When they eventually spoke, there was an allegation of TV Interference and the neighbour adopted a more threatening stance.
Despite his offers to resolve the situation, which mean accessing the neighbours TV to test it, she refuses and continues to threaten him saying she will have it stopped by the council. The victim takes the correct action and obtains a leaflet from the BBC and gives it to the neighbour. The neighbour insists she will do it her way.
NB. It is the BBC who have the technical resources to locate and prevent the interference. The council don’t have any (but do have enforcement officers).
She isn’t interested – she wants to invoke sanctions that close him down.
Anxiety levels are raised. Her attitude and demeanour imply if the victim doesn’t comply with her rules, he will face the “bureaucrats” at the council or some other judgement.

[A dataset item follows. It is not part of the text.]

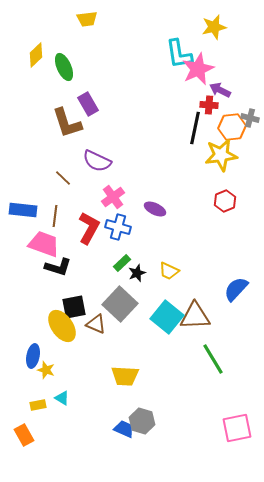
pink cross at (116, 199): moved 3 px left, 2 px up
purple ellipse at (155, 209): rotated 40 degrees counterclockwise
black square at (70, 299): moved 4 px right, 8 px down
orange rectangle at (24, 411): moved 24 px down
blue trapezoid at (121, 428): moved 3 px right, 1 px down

As of today the victim awaits a call from the council and is in fear that they will act on her complaint rather than leave it to the proper authority. (A few weeks later there is a distinctly toxic atmosphere). While the victim said that he wasn’t losing any sleep it was clear now that he sees this as a threat to his livelihood. In his mind he is continually questioning the situation – racking his brains, looking for reasons why he is under attack, what the next steps may be and how to deal with it – fearing the worst.
In January 2019 the victim received a visit at night from two officers from Kent Police asking what was going on with his neighbour and for him to comment on her mental state. The purpose of the visit was vague although the victim links this with previous threats and false accusations.
NB. The behaviour of this neighbour bears a strong resemblance to that shown in Nightmare Neighbours Next Door Series 5 Episode 8. This has been screened multiple times on multiple channels of Freeview TV – ed.